Posted By Cap'nBill on 05/24/2009 10:40 AM
Our club basically operates for the public. Located in a mall shop, we take turns operating the various scales Fri-Sun. I'm amazed at the number of people who enjoy this. I'm trying to think of ways to provide some animation on the train as it passes around the layout. The Bell and whistle are neat, but even I get bored after awhile. How could you have a figure 'wave' as he passes by? How about a conversation from the caboose? I bring my own logging train, loaded with junk, slow moving. It's fun to watch people strain to see the jacks on the engine, or the vise I have mounted on a block of wood. Anyway, got any ideas how to make the train itself come alive? Bill 


*Here are some I posted on here months ago.. Hope this helps..*

http://1stclass.mylargescale.com/stevec/MLS-Topic-Article/AnimationNoelWilson.pdf

*There more on animation on here by doing a search on MLS.* 

*Some video of them here to... 

http://www.livestream.com/noelw and hit the On Damand tab on bottom of view screen.* 

*This why we made these animations for our show stoppers. We are always making something that moves here and alway looking for ideas.. *


----------



## Dan Pierce (Jan 2, 2008)

LGB had some animated cars, one was a fish tank with a revolving screen, other was a dinosaur car. 
Then these were modified for Disney wit the fish car being nemo. 
Also, there was a bubble blowing car, original was PUSTFIX, then a merry Christmas version. 

These all show up on e--bay from time to tme.


----------



## sheepdog (Jan 2, 2008)

Good timing. We had some fun at the yard sale yesterday. 

Set up the Mack with wireless audio and a spy camera that really entertained the folks.











Camera on top, speaker in the cab. No place to run it but we did have fun. The camera is voice activated. 

Buy yourself some wireless headphones. Dismantle them and mount in the train along with a cheapo Radio Crap amp/speaker.

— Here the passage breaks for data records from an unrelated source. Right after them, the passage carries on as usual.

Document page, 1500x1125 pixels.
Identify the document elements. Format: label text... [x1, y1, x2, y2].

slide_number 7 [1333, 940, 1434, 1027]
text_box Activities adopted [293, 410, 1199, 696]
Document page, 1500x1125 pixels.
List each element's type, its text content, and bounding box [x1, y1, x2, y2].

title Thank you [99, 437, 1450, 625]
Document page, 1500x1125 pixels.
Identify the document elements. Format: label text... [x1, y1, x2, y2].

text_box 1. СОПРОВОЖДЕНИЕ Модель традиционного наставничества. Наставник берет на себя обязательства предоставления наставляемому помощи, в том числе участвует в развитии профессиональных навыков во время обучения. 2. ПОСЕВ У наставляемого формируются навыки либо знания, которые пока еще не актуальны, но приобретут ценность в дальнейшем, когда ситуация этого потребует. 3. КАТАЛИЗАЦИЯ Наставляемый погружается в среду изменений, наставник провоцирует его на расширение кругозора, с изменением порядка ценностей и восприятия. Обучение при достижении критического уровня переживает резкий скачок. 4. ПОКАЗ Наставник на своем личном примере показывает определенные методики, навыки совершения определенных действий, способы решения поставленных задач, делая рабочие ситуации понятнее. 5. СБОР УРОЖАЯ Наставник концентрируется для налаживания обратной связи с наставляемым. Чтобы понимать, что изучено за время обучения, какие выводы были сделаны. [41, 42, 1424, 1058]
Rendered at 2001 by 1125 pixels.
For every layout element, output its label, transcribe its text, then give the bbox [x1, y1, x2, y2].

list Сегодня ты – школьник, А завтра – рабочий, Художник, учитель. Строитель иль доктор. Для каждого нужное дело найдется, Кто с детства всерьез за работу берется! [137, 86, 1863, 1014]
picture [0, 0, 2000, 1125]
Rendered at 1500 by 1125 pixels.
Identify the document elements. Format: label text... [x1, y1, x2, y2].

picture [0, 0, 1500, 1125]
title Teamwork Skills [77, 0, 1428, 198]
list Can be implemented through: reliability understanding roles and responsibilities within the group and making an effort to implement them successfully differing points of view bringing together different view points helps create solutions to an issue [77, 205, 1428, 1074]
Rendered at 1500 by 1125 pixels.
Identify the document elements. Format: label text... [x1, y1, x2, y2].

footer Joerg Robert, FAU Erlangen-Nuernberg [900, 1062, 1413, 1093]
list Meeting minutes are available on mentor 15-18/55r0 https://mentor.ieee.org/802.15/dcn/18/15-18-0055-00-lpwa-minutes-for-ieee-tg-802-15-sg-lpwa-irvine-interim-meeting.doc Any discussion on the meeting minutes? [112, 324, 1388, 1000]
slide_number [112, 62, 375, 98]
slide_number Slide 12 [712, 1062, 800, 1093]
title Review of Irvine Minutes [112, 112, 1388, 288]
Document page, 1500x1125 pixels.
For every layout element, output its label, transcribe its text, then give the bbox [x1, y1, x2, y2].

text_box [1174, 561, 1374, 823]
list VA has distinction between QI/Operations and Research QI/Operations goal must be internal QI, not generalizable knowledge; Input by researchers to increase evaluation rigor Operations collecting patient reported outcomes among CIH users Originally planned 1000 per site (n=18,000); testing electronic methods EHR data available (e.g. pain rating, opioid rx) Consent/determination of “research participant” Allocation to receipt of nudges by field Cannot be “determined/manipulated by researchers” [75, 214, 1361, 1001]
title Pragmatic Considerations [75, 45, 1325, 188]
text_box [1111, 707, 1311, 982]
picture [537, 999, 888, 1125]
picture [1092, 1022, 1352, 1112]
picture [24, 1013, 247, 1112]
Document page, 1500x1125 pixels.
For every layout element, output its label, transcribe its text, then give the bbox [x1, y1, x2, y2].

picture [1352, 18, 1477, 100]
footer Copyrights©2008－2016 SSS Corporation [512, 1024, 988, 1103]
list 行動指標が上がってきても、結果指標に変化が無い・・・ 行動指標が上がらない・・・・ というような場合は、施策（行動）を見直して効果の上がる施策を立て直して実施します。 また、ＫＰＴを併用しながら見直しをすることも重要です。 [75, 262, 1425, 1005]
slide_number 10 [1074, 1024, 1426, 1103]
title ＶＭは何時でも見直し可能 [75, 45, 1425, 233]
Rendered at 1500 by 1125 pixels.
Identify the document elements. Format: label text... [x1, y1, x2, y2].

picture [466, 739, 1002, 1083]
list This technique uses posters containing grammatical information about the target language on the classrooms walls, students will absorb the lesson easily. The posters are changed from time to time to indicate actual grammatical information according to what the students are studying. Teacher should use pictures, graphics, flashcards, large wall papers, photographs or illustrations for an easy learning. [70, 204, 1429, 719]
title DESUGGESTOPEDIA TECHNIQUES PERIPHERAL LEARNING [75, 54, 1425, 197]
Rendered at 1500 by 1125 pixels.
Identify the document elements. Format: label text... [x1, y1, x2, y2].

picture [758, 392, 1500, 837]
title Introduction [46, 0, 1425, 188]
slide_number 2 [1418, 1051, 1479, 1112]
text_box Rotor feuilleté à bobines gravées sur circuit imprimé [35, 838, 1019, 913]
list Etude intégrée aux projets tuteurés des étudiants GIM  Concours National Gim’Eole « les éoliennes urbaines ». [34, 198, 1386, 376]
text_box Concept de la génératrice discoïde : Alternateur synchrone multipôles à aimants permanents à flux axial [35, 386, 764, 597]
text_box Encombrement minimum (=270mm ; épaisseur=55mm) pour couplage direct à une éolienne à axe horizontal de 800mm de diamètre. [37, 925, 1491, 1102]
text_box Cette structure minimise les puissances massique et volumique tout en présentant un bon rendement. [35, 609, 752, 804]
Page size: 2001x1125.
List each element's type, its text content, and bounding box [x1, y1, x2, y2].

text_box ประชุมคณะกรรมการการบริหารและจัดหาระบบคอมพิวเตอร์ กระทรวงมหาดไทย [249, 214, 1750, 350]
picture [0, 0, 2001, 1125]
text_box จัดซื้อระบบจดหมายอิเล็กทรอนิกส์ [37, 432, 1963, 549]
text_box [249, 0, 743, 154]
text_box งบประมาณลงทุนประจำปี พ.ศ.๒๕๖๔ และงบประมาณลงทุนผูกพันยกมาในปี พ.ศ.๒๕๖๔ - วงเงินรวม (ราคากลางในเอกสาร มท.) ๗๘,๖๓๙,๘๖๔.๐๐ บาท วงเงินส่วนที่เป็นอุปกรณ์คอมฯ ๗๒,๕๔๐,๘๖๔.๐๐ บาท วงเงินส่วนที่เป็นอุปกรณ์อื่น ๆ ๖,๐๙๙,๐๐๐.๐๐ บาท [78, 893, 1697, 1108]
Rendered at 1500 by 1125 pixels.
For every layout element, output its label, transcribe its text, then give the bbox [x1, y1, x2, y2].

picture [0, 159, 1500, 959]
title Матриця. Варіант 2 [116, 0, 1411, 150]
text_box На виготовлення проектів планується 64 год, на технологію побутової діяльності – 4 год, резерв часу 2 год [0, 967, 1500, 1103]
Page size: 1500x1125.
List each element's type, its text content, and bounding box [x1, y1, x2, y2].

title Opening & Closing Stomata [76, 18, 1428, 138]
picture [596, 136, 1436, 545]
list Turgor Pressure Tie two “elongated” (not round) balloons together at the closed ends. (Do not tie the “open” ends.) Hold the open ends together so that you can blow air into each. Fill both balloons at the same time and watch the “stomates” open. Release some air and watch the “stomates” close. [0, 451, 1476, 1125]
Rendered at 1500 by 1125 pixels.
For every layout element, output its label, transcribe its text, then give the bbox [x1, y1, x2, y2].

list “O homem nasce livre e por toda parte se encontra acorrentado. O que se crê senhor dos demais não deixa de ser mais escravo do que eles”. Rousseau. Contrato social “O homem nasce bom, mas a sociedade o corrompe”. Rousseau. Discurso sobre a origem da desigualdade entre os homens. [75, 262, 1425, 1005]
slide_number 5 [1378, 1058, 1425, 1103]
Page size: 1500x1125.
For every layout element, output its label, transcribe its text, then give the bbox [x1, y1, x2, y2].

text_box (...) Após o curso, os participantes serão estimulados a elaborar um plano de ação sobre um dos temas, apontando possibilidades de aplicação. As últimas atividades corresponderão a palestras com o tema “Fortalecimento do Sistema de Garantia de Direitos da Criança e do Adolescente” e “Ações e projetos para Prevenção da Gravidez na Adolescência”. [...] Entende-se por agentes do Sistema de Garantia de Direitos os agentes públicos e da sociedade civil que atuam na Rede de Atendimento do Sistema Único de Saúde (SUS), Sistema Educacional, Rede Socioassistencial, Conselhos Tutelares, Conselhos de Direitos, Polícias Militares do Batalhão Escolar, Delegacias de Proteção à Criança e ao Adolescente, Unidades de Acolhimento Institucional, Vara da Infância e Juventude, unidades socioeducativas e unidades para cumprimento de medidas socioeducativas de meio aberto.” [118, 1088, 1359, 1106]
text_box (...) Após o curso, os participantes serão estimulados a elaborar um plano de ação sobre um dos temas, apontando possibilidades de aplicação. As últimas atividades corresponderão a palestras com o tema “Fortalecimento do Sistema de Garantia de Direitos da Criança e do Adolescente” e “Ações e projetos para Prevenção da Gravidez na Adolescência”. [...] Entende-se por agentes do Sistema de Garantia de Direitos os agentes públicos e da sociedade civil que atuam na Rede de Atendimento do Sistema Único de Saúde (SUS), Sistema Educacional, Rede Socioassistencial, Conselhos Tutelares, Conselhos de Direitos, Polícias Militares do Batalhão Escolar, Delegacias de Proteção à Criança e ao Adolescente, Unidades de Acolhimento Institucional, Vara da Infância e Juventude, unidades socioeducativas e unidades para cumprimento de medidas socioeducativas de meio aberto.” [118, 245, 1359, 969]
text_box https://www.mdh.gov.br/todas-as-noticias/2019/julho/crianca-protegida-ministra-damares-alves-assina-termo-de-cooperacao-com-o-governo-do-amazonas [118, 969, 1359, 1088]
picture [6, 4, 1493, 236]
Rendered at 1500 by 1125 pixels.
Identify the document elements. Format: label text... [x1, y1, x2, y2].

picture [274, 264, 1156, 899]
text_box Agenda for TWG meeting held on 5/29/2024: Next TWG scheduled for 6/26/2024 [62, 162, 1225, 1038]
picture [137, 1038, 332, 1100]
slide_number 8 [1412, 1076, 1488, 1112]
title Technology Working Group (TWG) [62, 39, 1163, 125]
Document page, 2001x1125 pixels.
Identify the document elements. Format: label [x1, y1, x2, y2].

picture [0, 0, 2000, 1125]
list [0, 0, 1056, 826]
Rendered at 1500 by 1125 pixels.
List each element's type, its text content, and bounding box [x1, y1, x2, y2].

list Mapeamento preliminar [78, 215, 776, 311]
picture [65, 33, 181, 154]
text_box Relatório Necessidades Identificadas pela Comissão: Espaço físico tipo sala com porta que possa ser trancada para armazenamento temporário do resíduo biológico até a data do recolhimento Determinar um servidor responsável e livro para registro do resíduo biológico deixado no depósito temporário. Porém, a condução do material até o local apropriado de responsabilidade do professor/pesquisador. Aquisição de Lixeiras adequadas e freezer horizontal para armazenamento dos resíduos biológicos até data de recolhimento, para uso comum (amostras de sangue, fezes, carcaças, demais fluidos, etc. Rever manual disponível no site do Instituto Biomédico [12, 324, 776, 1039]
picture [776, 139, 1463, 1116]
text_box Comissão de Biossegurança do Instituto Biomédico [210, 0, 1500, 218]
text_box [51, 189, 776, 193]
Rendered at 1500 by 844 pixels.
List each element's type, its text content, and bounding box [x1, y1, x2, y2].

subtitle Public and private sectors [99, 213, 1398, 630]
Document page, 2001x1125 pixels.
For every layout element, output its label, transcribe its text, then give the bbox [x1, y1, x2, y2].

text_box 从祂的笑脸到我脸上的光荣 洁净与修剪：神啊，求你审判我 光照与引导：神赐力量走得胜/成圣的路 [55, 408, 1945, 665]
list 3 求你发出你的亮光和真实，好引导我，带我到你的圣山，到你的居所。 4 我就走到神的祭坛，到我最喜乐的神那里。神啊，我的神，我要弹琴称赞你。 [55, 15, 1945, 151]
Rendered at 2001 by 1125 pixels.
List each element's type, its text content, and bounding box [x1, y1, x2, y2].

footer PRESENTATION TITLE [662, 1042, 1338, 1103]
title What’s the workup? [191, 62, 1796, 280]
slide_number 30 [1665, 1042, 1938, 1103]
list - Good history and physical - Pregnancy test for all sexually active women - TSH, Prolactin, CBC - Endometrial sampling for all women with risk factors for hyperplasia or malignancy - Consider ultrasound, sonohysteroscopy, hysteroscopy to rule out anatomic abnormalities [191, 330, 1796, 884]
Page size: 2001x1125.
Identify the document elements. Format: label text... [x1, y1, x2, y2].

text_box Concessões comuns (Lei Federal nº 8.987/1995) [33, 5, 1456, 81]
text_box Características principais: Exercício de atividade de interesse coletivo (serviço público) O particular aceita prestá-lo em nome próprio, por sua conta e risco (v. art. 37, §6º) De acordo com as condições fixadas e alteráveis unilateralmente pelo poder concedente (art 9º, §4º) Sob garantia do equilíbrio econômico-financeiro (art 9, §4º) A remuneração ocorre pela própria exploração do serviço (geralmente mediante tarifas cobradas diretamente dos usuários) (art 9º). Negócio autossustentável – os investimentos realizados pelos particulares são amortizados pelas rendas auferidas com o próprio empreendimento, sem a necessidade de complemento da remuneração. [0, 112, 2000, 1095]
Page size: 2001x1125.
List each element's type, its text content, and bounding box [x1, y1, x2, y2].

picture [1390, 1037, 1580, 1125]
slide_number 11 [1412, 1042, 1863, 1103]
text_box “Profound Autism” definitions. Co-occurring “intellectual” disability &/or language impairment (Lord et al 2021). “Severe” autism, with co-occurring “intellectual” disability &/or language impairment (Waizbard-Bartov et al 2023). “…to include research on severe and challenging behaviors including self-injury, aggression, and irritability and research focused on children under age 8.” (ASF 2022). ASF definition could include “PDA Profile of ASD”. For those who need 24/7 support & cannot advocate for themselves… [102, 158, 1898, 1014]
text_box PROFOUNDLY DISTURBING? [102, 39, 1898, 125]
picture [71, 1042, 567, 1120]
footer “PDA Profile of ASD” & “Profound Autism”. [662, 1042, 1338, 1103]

Download some free audio,Write a little code...











And have some fun.

Yard Sale 


Craig


----------



## SlateCreek (Jan 2, 2008)

A FRS walkie talkie in the caboose will work too, for conversation. This is the kind you see all over Disney World, etc.... available just about anyplace electronics are sold.


----------



## Les (Feb 11, 2008)

Cap,

Lionel had a 'cop and hobo' car, a gon with a stack of boxes. The cop chased the hobo around the stack. The whole thing was animated wtih a couple of pulleys a, a motor, and a dial cord type drive belt.

Someone showed a pic from a recent train show which had a car carrying a water tank with a pair of goldfish in it.

Using the 'teeter-totter' princinciple, you could make two guys raise up and shoot at each other from opposite sides of a stack of lumber or whatever. Lionel may have done that one too. (Prob'ly not PC, tho.)

If you want to put a trackside 'trigger' in, you could make a lot of different figures that pop up and disappear, the time they are visible equal to the length of the trigger that lifts a bar inside the car to which the figure is connected. Put up a cross pole, and fix a trainman to stick his head out of a boxcar hatch just as it approaches the bar. The trigger would end, a spring would pull the guy back inside just before he got his head munched. The trigger is a piece of metal sloped on one end, cut off square on the other for rapid downward motion provided by a spring.

If you wanted to do simple RC stuff, the possibilites are wide open, just using circular and linear motion.

Les


----------



## Cap'nBill (Dec 27, 2008)

Ain't it fun trying to come up with some goofy ideas! I'm thinking of trying one of these 15 second greeting card recording modules, hopefully 'hacking' it for a reed switch to activate some hammering, grunts and goans,......and maybe some '#$^^(**&%', for my broken down logging truck. We, Mich-Cal guys found this dude broke down way back in the woods. My Walmart Indiana Jones Engineer's arms move (why can't Bachmann have this detail?). Thinking maybe a micro servo and small piano wire might make a wave!


----------



## sheepdog (Jan 2, 2008)

Well no wonder. I just figured out why the picture quality was so poor in the video...... I never removed the little piece of plastic tape that covered the lens during shipment. Much more pleased with it now. 

Craig


----------